Tidak ada satu pun penduduk asli yang terlihat. Para pendatang baru menyadari bahwa ini adalah tanah yang belum digali. Tidak ada orang lain yang pernah berada di sini sebelumnya.

“Jadi, tempat apa ini?” Para ahli bertanya-tanya.

Kultivator biasa tidak terlalu memikirkan peristiwa ini, tetapi para leluhur dan makhluk abadi khawatir tentang signifikansi benua ini. Benua

itu tidak akan muncul begitu saja dari Hamparan Tak Terlintasi yang misterius tanpa alasan. Ini persis sama dengan kasus kapal ekspedisi. Namun, mereka belum menemukan alasannya.

“Mungkin lautan luas itu memiliki banyak benua yang belum dijelajahi?” Seorang leluhur bergumam: “Saya pikir beberapa leluhur melihat surga ini dan memutuskan untuk berhenti di sana.”

Banyak leluhur setuju dengan pernyataan ini. Leluhur mereka mungkin telah memulai faksi baru di sana.

“Ada hal-hal bagus di sini.” Para penjelajah lain menemukan berbagai hal sementara para leluhur sedang berbincang.

“Apa itu?” tanya seorang ahli dengan segera.

“Leluhur Penjelajah menemukan mata air luar biasa di puncak setinggi delapan puluh kaki. Airnya sangat manis dan dapat membuka semua pembuluh darah dan otot. Dia sendiri memastikan bahwa air itu sebanding dengan beberapa jenis embun suci.” Berita ini datang dan bukan satu-satunya.

“Seorang tetua dari Beerider menemukan mutiara emas di bawah danau yang mampu membersihkan kejahatan.”

“Kepala Sekolah Cloud Creek menemukan jamur tiga giok yang sangat langka di dalam gua.”

“Seorang pengembara menggali rumput teratai ungu di dataran, rumput itu luar biasa sebagai obat panjang umur.”

Berita seperti ini datang dari mana-mana. Mereka yang datang telah mendapatkan manfaat dari perjalanan tersebut.

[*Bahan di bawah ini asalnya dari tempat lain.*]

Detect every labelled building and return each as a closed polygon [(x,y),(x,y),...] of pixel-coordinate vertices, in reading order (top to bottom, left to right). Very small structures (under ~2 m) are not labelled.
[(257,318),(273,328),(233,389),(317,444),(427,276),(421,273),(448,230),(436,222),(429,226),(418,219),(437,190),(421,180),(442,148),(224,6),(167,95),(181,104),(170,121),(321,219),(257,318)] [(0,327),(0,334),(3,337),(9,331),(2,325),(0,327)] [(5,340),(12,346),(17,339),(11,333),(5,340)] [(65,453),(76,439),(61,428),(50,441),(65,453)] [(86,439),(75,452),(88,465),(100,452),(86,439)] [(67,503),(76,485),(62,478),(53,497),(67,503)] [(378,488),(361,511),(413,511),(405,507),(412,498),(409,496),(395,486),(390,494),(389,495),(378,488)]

Berita itu sampai kembali ke Garis Keturunan Abadi dan menarik lebih banyak kultivator.

Benar saja, semakin banyak orang datang, semakin banyak barang berharga ditemukan – pohon harta karun, obat-obatan spiritual, batu mistis…

Mereka tidak berbeda dengan kawanan belalang, yang langsung melucuti tanah dari segala sesuatu yang berharga. Lagipula, tidak ada bahaya di sini.

Hal ini membuat semua orang bersemangat dan mereka melakukan perjalanan jauh ke benua terapung untuk berburu harta karun.

“Surga pasti memberkati kita.” Salah seorang dari mereka dengan gembira berkata: “Ya, ini adalah hadiah untuk Garis Keturunan Abadi, tanah harta karun dari Hamparan Tak Terlintasi.”

Tentu saja, para leluhur yang hadir sama sekali tidak setuju dengan komentar ini. Mereka percaya bahwa ada alasan lain di balik kedatangannya.

“Gemuruh!” Banyak kereta perunggu melintas di cakrawala dengan keras dan mengganggu para pemburu harta karun yang antusias.

Mereka datang dengan kecepatan kilat dan mendarat di benua itu, mengejutkan semua orang.

Jumlah mereka terlalu sedikit untuk dianggap sebagai pasukan. Namun, kelompok ini memiliki ketangguhan seperti tembok besar, mencekik semua penonton. Mereka merasa seolah-olah telah dikepung dan tidak memiliki jalan keluar.

“Pasukan Guru Bercahaya.” Semua orang bergidik setelah mengenali mereka.

“Guru Bercahaya datang?” Seseorang melihat wajah yang familiar di kelompok ini – Pendekar Pedang Terbang yang Luar Biasa.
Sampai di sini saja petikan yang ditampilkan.